→ **REQUIREMENT**: Using the material that follows, work out how many lines include the word "dasharray". Your answer should be that number only.

→ **ENTRIES PROVIDED**:
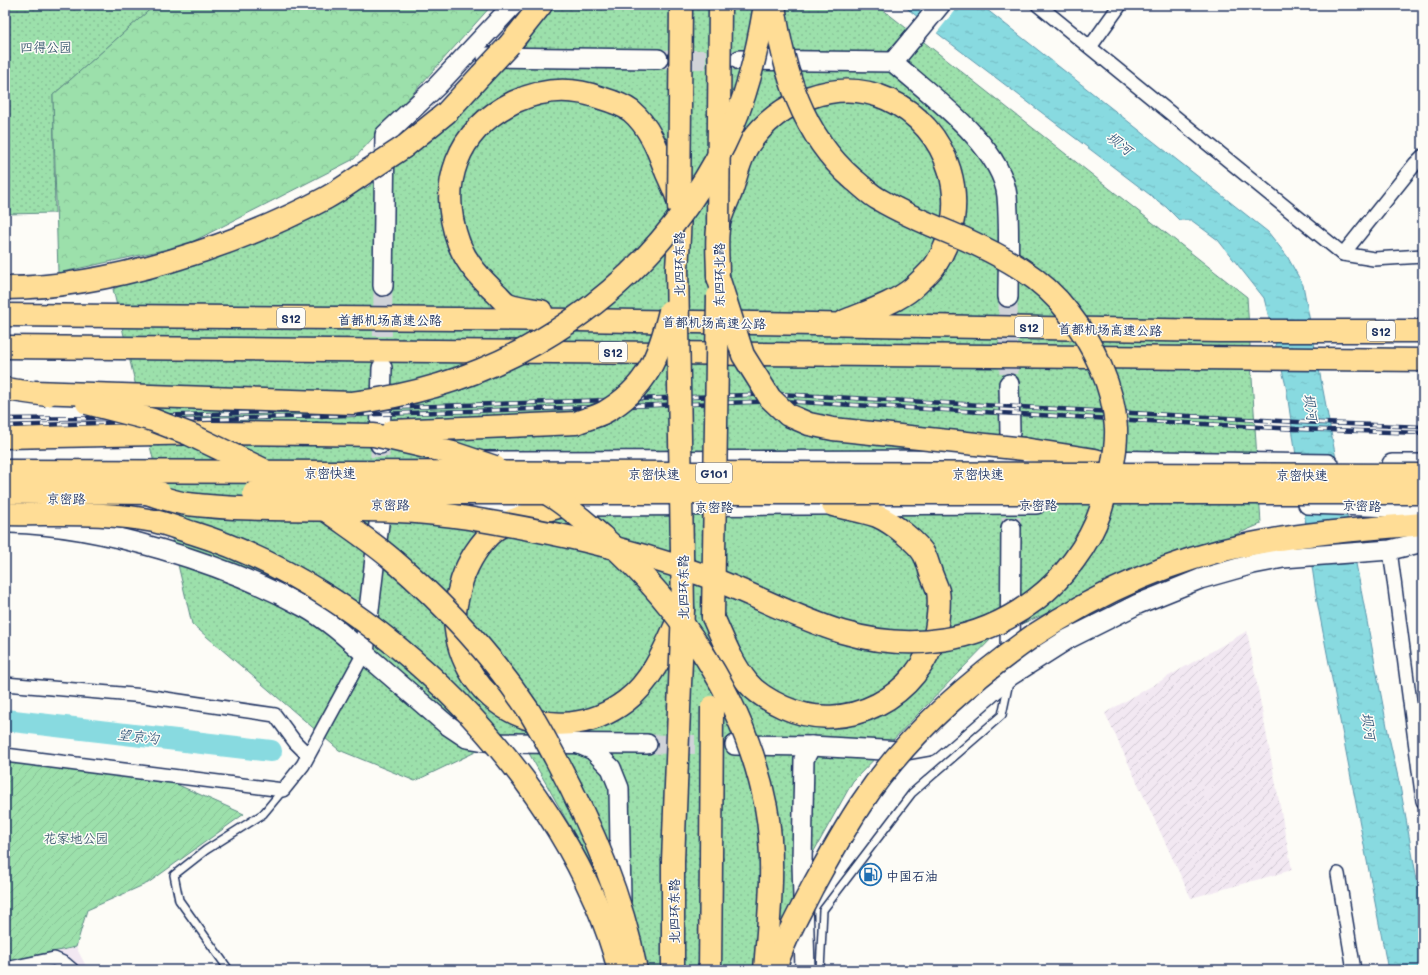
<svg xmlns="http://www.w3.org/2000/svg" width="1428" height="975" viewBox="0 0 1428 975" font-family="Mali,'LXGW WenKai TC',sans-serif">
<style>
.built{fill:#f2e8f2}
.industrial{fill:url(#industrial-furrows)}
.grass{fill:url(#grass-dots);stroke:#5c8884}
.forest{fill:url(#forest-crowns);stroke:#5c8884}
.garden{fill:url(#garden-furrows);stroke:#5c8884}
.water{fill:url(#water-ripples);stroke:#5c96ac}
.pier{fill:#fdfcf7}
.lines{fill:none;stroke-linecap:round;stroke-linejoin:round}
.river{stroke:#88dae0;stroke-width:22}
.secondary-tunnel{stroke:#d0d3d8;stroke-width:19;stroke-dasharray:19 10;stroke-linecap:butt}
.lane-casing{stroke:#1b2f5e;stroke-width:10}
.street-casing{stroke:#1b2f5e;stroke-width:16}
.secondary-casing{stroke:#1b2f5e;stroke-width:22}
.highway-casing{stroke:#1b2f5e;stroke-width:25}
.lane{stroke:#fdfcf7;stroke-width:7}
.street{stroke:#fdfcf7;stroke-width:13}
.secondary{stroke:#fdfcf7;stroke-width:19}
.highway{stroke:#ffdd96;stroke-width:22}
.rail-casing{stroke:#1b2f5e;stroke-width:4.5}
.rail{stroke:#fdfcf7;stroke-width:3;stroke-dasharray:9;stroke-linecap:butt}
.highway-bridge-casing{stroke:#1b2f5e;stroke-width:25;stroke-linecap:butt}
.highway-bridge{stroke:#ffdd96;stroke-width:22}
.labels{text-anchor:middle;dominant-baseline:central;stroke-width:3;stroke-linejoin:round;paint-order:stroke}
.shield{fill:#fdfcf7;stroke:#5f6c8c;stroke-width:1}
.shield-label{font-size:12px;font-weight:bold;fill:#1b2f5e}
.park-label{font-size:13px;fill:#3b5b71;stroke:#fdfcf7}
.street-label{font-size:13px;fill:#1b2f5e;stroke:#fdfcf7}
.poi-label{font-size:13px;fill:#1b2f5e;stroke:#fdfcf7;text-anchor:start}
.water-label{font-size:14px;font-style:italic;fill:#365a7e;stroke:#fdfcf7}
</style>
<defs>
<pattern id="industrial-furrows" width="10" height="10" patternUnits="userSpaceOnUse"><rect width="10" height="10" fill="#f2e8f2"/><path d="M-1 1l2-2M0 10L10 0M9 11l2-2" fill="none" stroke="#cfc7d2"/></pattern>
<pattern id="grass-dots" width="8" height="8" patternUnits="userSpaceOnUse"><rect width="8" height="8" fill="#9ce0ab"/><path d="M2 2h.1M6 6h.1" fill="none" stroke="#86c096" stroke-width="1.8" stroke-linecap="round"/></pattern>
<pattern id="forest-crowns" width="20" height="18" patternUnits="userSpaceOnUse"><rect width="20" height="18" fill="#9ce0ab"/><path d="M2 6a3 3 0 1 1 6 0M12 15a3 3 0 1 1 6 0" fill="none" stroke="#86c096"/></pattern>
<pattern id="garden-furrows" width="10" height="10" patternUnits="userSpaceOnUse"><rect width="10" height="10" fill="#9ce0ab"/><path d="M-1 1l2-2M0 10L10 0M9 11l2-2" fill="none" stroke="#86c096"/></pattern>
<pattern id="water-ripples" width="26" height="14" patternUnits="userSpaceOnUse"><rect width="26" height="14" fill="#88dae0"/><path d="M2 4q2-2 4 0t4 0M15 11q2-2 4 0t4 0" fill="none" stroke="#75bbc3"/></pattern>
</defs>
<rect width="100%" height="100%" fill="#fdfcf7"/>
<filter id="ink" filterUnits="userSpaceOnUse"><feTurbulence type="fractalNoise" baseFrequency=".025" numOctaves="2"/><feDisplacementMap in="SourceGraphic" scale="8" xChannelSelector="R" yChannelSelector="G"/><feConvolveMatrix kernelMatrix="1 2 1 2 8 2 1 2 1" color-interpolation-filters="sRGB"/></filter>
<g filter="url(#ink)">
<path class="built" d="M76,947l12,23h-83v-8z"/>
<path class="industrial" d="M1247,631l45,239 -101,28 -86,-185z"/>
<g class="grass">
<path d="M5,5h150l-102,90 2,118 -50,1z"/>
<path d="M552,5h325l370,292 14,227 -266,111 -142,146 -59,106 -12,83h-147l-33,-87 -85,-151 -102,49 -76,-31 -147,-126 -79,-335 255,-102 158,-143z"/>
</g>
<path class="forest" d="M155,5h337l-138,154 -168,86 -128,28 -5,-178z"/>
<path class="garden" d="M5,759l146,14 93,41 -96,69 -61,27 -11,37 -71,15z"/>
<path class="water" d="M903,5h78l287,227 19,24 16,29 86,452 11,49 23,127v57h-35l-71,-369 -31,-215 -22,-88 -46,-58 -27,-20h-12l-13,-13 -225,-171z"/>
<path class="pier" d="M931,5h28l-23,29 -17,-13z"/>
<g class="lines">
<path class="river" d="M5,720l266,31"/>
<g class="secondary-tunnel">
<path d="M658,59l77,1"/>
<path d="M1008,297l1,87"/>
<path d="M382,365l1,-79"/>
<path d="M380,486v-42"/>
<path d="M1011,488v40"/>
<path d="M647,744l88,1"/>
</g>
<defs>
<g id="lane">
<path d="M229,970l-50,-70 -5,-25 32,-25 57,-36 20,-24"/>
<path d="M820,970l3,-60 89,-117 90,-78 7,-33"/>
</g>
<g id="street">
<path d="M1038,5l305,249 72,-90 8,-8"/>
<path d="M1090,47l30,-42"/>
<path d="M1343,254l31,5 49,-3"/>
<path d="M1390,550l33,251"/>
<path d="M5,684l140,12 130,19 20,27 13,13"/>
<path d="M5,755l278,35 20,-25 61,-112"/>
<path d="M1338,874l16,96"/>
<path d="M5,969l49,-10 11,5 7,6"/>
</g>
<g id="secondary">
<path d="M487,57l171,2"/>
<path d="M740,60l153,2c36,32 109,84 114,134 3,34 1,68 1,101"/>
<path d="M893,62l47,-57"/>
<path d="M383,286l2,-151 52,-49 76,-81"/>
<path d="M1009,384l1,49"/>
<path d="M380,444l2,-76"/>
<path d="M1098,460l230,4"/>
<path d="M478,461l572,-1"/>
<path d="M1392,464h31"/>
<path d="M425,504l138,2 473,-2"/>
<path d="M1308,504l115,4"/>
<path d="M380,515l-16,138 82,71 21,14 29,5 151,1"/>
<path d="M10,523c91,2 214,40 294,84 22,12 41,29 60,46"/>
<path d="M1010,665l1,-137"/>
<path d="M579,744l14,6 18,18 8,20 2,113"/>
<path d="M735,745l76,1 90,5 28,-5 81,-70 58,-37 70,-35 62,-25 53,-15 30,-6 107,-8 33,-8"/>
<path d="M805,970l-3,-108 2,-103 7,-13"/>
</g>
<g id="highway">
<path d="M510,44l31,-39"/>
<path d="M404,147l42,-34 35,-38"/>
<path d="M718,277c0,-16 -2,-33 0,-48 1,-12 9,-26 13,-37 5,-15 9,-35 18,-48 29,-43 88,-67 138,-45 63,28 87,106 49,165 -5,8 -16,17 -23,24 -18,15 -46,24 -68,33"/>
<path d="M5,288c102,0 231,-42 321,-90 15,-8 29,-19 43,-28"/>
<path d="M541,311c-10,-2 -23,-3 -33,-7 -4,-2 -8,-7 -11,-10 -16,-15 -30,-30 -38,-50 -22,-59 -2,-114 55,-142 28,-13 58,-15 87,-4 10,3 22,7 30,13 18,15 27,39 35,60 4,10 11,22 13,34 2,15 -1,46 -2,63"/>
<path d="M5,315l572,5 642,11h204"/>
<path d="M5,347l1418,13"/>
<path d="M5,437l205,-4 105,1"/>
<path d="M1024,449l71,11"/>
<path d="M563,506c-22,6 -49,10 -68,24 -15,12 -27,32 -33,50 -3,12 -8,26 -7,39 4,88 100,136 171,82 29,-22 42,-60 57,-92"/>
<path d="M713,617c10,22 19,47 35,66 9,11 22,18 35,24 63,29 138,-10 153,-77 2,-12 4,-28 2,-39 -2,-6 -5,-12 -7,-18 -2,-5 -3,-11 -6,-17 -6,-13 -34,-34 -48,-40 -14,-5 -30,-7 -44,-11"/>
<path d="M1033,636c64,-42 137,-76 213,-91 58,-12 118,-16 177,-21"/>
<path d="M673,861v109"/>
<path d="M710,970l1,-110"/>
</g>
</defs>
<use href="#lane" class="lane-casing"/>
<use href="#street" class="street-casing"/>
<use href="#secondary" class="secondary-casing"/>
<use href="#highway" class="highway-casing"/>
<use href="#lane" class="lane"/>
<use href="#street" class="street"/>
<use href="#secondary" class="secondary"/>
<use href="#highway" class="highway"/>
<defs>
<g id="rail">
<path d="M5,419l96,-1 677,-24 520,28 125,5"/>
<path d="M5,426l776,-25 515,28 127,4"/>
</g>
</defs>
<use href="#rail" class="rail-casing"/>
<use href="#rail" class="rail"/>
<defs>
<g id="highway-bridge">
<path d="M481,75l29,-31"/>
<path d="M369,170l35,-23"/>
<path d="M679,205l2,-200"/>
<path d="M718,228l2,-223"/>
<path d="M718,277l25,78 27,43 18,17 21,9 24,5 191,20"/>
<path d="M5,389l42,6"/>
<path d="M34,392l318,11c161,-19 299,-114 372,-258 22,-44 33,-92 41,-140"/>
<path d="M87,403l66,17 36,14 73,35"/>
<path d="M392,431l184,-8c9,-4 20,-6 29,-11 42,-24 54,-56 65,-101"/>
<path d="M315,434l59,1 79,18 42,14"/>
<path d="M5,471l1418,4"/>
<path d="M5,492l155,1"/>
<path d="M146,493c14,4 28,9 41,11 93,11 188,-1 281,14 78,13 157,29 232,56 48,17 93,43 142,58 68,20 137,11 193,-32 28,-21 54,-55 65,-88 8,-27 17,-55 16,-84 -2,-41 -23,-84 -48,-116 -26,-35 -64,-55 -103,-73 -29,-12 -58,-23 -85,-39 -10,-5 -18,-14 -27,-21 -51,-44 -70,-109 -79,-174"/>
<path d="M254,493h1169"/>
<path d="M546,493c21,12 38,28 57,44 79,70 143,165 163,270 10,54 3,109 -1,163"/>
<path d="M323,508c23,17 48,33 70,52 51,44 99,95 136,151 10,16 19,33 28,50 35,66 65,135 79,209"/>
<path d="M5,514c49,1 100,-3 149,7 13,3 26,8 39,12 186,57 377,248 426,437"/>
<path d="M713,617l5,-321"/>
<path d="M711,860l1,-153"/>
<path d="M673,861l10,-252 -6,-341"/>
<path d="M775,970c8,-29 24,-56 37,-82 16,-29 31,-57 49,-84 44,-67 107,-122 172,-168"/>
</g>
</defs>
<use href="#highway-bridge" class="highway-bridge-casing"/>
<use href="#highway-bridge" class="highway-bridge"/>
</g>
</g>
<defs>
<symbol id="fuel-ring" viewBox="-11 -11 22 22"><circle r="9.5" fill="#fdfcf7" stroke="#1f6fb2" stroke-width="1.5"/><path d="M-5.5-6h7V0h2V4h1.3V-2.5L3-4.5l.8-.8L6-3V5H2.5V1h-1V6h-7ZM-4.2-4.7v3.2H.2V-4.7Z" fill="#1f6fb2"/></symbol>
</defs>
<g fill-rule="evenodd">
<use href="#fuel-ring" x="858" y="862" width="25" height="25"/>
</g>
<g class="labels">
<g class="shield">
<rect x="277" y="308" width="28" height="20" rx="3"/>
<rect x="1015" y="317" width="28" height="20" rx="3"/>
<rect x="1367" y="321" width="28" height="20" rx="3"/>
<rect x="599" y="342" width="28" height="20" rx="3"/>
<rect x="696" y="463" width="36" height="20" rx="3"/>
</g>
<g class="shield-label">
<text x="291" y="318">S12</text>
<text x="1029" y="327">S12</text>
<text x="1381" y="331">S12</text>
<text x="613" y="352">S12</text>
<text x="714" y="473">G101</text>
</g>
<g class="park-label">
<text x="46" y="46">四得公园</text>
<text x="76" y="837">花家地公园</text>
</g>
<g class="street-label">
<text transform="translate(678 264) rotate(-90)">北四环东路</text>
<text transform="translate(718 275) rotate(-90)">东四环北路</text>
<text x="390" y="319">首都机场高速公路</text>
<text transform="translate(714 322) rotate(1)">首都机场高速公路</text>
<text transform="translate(1110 329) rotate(1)">首都机场高速公路</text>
<text x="330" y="472">京密快速</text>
<text x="654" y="473">京密快速</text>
<text x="978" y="473">京密快速</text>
<text x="1302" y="474">京密快速</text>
<text transform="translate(66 498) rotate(1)">京密路</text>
<text transform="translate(390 504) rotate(1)">京密路</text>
<text x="1038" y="504">京密路</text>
<text transform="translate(1362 505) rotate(2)">京密路</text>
<text x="714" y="506">京密路</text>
<text transform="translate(682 587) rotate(-90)">北四环东路</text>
<text transform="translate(673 911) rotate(-90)">北四环东路</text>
</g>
<g class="poi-label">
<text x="886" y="875">中国石油</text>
</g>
<g class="water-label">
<text transform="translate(1120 143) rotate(38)">坝河</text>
<text transform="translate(1311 407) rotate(80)">坝河</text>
<text transform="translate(1369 726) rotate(80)">坝河</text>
<text transform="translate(138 736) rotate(7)">望京沟</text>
</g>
</g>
<rect width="1428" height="975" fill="none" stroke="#fdfcf7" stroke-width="20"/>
<rect x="10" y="10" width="1408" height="955" fill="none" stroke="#1b2f5e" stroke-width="1.5" filter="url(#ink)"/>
</svg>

→ **OUTPUT OF THE EXERCISE**: 2